Yerel Mahkemece verilen hükümler temyiz edilmekle, başvurunun süresi ve kararın niteliği ile suç tarihine göre dosya görüşüldü: 
Temyiz isteğinin reddi nedenleri bulunmadığından işin esasına geçildi.

Vicdani kanının oluştuğu duruşma sürecini yansıtan tutanaklar belgeler ve gerekçe içeriğine göre yapılan incelemede başkaca nedenler yerinde görülmemiştir.

Ancak;

İstanbul Cumhuriyet Başsavcılığı'nın 27/10/2010 tarih, 2010/24927 sayılı iddianame ile sanığın, katılana yönelik hakaret içeren e-postalar göndermesi nedeniyle dava açıldığı, akabinde İstanbul 7. Sulh Ceza Mahkemesi'nin 2011/362 Esas, 2011/451 Karar sayılı dosyasında yapılan yargılama sonucunda da sanığın kullandığı [email protected] isimli e-posta adresinden müştekiye yönelik olarak “o... olduğunu biliyordum ama bu kadar olduğunu bilmiyordum, artık tescillenmiş oldu” şeklindeki ifadelerin ve bu iletiye ek olarak ...com/video706068/E.. S.. linkinden ulaşılan pornografik video görüntülerinin eklendiği, hakaret içeren e-postaların sanığın kullandığı bilgisayardan gönderildiğinin yapılan bilirkişi incelemesi ile ortaya çıktığı ve eylemin bu şekilde subuta erdiği kanaatiyle sanık hakkında hükmün açıklanmasının geri bırakılasına karar verildiği anlaşılmıştır.

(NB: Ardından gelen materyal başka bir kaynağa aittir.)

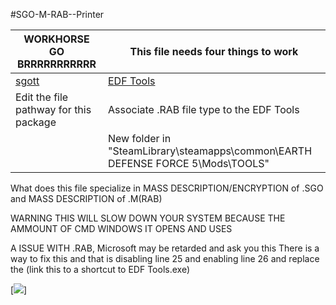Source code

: #SGO-M-RAB--Printer 

| WORKHORSE GO BRRRRRRRRRRR | This file needs four things to work |
| ------ | ------ |
| [sgott](https://github.com/zeddidragon/sgott) | [EDF Tools](https://gitlab.com/kittopiacreator/edf-tools) |
| Edit the file pathway for this package | Associate .RAB file type to the EDF Tools |
|  | New folder in "SteamLibrary\steamapps\common\EARTH DEFENSE FORCE 5\Mods\TOOLS" |
    
What does this file specialize in MASS DESCRIPTION/ENCRYPTION of .SGO and MASS DESCRIPTION of .M(RAB)

WARNING THIS WILL SLOW DOWN YOUR SYSTEM BECAUSE THE AMMOUNT OF CMD WINDOWS IT OPENS AND USES

A ISSUE WITH .RAB, Microsoft may be retarded and ask you this
There is a way to fix this and that is disabling line 25 and enabling line 26 and replace the (link this to a shortcut to EDF Tools.exe)

[![](https://cdn.discordapp.com/attachments/599213952865665044/866501781529296916/unknown.png)]

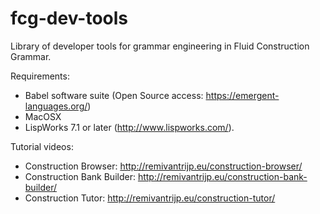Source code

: # fcg-dev-tools
Library of developer tools for grammar engineering in Fluid Construction Grammar.

Requirements: 
- Babel software suite (Open Source access: https://emergent-languages.org/)
- MacOSX
- LispWorks 7.1 or later (http://www.lispworks.com/).

Tutorial videos:
- Construction Browser: http://remivantrijp.eu/construction-browser/
- Construction Bank Builder: http://remivantrijp.eu/construction-bank-builder/
- Construction Tutor: http://remivantrijp.eu/construction-tutor/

İncelemeye esas dava dosyasında, İstanbul Cumhuriyet Başsavcılığı'nın 21/12/2011 tarih, 2011/44495 sayılı iddianamesiyle sanığın, İstanbul 7. Sulh Ceza Mahkemesinin 2011/362-451 sayılı kararı ile hakkında hükmün açıklanmasının geri bırakılmasına karar verildikten sonra aynı mesajı ve ekindeki porno görüntüyü elektronik ortamda başka internet sitelerine yönlendirmek suretiyle yeniden şikayetçiye yönelik hakaret eylemi gerçekleştirdiğinden bahisle dava açıldığının anlaşılması karşısında, sanık hakkında her iki iddianamede farklı eylemler nedeniyle dava açıldığı gözetilmeksizin, koşulları bulunmadığı halde mükerrer dava bulunduğundan bahisle davanın reddine karar verilmesi,

Kanuna aykırı ve katılan E.. S.. vekilinin temyiz nedenleri yerinde görüldüğünden, tebliğnameye aykırı olarak HÜKMÜN BOZULMASINA, yargılamanın bozma öncesi aşamadan başlayarak sürdürülüp sonuçlandırılmak üzere dosyanın esas/hüküm mahkemesine gönderilmesine, 10/11/2015 tarihinde oy birliğiyle karar verildi.